Londrina

Arquivo FolhaEm busca da origem Adalberto Pereira: se a lei não funciona, têm que haver um motivoO presidente da Câmara de Vereadores de Londrina, Adalberto Pereira da Silva (PFL), irá propor à mesa executiva a criação de uma comissão, que trabalharia em conjunto com a prefeitura, para detectar leis ‘‘mortas’’. ‘‘É importante sabermos exatamente quantas delas são cumpridas e por que outras não estão em vigor. Se não funcionam têm de haver um motivo e uma justificativa’’, defende Adalberto, que admite ter se dado conta do problema depois de ler reportagem publicada no domingo pela Folha sobre o excesso de leis em Londrina.
‘‘A comissão reveria as leis e avaliaria aquelas que precisam ser revogadas.
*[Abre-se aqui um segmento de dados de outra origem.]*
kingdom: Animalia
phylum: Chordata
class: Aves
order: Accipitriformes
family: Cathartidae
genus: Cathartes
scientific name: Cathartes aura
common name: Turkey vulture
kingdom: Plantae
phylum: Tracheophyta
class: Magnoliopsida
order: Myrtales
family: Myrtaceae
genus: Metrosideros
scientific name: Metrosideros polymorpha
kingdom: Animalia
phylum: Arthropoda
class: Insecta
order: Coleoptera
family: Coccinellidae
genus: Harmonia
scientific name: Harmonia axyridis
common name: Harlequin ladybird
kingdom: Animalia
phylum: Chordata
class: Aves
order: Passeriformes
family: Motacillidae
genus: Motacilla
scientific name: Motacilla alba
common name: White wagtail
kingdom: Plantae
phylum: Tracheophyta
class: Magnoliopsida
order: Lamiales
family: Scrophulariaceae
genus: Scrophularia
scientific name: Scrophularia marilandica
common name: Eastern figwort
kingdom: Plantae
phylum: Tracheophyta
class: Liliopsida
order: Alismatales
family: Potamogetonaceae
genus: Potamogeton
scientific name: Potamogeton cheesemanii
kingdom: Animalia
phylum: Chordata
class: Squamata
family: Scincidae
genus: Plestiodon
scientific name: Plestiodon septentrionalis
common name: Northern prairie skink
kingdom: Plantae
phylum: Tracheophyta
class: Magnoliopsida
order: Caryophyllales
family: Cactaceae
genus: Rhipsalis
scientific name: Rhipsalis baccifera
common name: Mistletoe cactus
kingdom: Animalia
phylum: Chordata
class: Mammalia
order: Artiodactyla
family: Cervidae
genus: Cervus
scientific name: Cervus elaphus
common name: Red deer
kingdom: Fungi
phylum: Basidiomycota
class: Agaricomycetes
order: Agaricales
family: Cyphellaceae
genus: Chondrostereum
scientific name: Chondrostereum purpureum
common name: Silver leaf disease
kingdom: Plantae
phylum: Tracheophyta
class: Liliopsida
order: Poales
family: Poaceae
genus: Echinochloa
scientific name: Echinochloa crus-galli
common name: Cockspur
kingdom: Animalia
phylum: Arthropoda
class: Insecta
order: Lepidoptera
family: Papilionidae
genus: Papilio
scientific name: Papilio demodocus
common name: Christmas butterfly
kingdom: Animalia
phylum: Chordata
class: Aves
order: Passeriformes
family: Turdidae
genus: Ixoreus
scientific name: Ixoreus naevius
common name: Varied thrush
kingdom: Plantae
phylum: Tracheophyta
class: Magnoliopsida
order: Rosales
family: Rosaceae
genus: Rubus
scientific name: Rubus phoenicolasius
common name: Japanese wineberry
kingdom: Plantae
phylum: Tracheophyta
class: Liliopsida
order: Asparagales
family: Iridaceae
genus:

A vida política é muito dinâmica. Leis e códigos necessitam de uma revisão sistemática’’, diz. Adalberto Pereira não arrisca um palpite sobre a quantidade de leis que realmente estão em vigor. Londrina tem 7.189 leis. O pesquisador histórico da Câmara, Alcides Miranda, estima que apenas 30% estejam sendo cumpridas. ‘‘Não acho que é tão pouco assim, mas não tenho idéia de números. Por isso a revisão seria importante’’, argumenta o presidente da Casa.
Ele reconhece que é frustrante para o vereador ter um projeto de lei descumprido. O vereador Antenor Ribeiro (PPB) concorda com Pereira. ‘‘É como um tiro n’água’’, compara Atenor, atualmente o segundo colocado na apresentação de projetos, perdendo apenas para Célio Guergoletto (PMDB). Antenor Ribeiro diz avaliar com descrença a criação de uma comissão para rever todas as leis de Londrina. ‘‘Fico meio com o pé atrás porque temos uma comissão trabalhando há cinco anos na verificação do destino dos terrenos públicos doados que até agora não finalizou o trabalho’’, argumenta.
Como alternativa, ele propõe a fiscalização por parte do vereador das leis aprovadas. ‘‘O vereador deve intensificar essa função e se observar seu descumprimento, deve pedir providências ao Poder Judiciário’’.
O vereador Renato Araújo (PPB) diz que também quer saber quantas leis, de fato, estão em vigor. ‘‘E se houver algumas que não são úteis vou propor sua revogação’’, diz. Ele diz que outro expediente que pode ser usado pelo vereador para economizar tempo, papel e saliva é alterações, quando necessárias, em leis já existentes. ‘‘Não precisa criar novas leis. É preciso usar mais da prática dos incisos e evitar a criação de leis que não são cumpridas. Tem muita coisa ultrapassada’’, reconhece.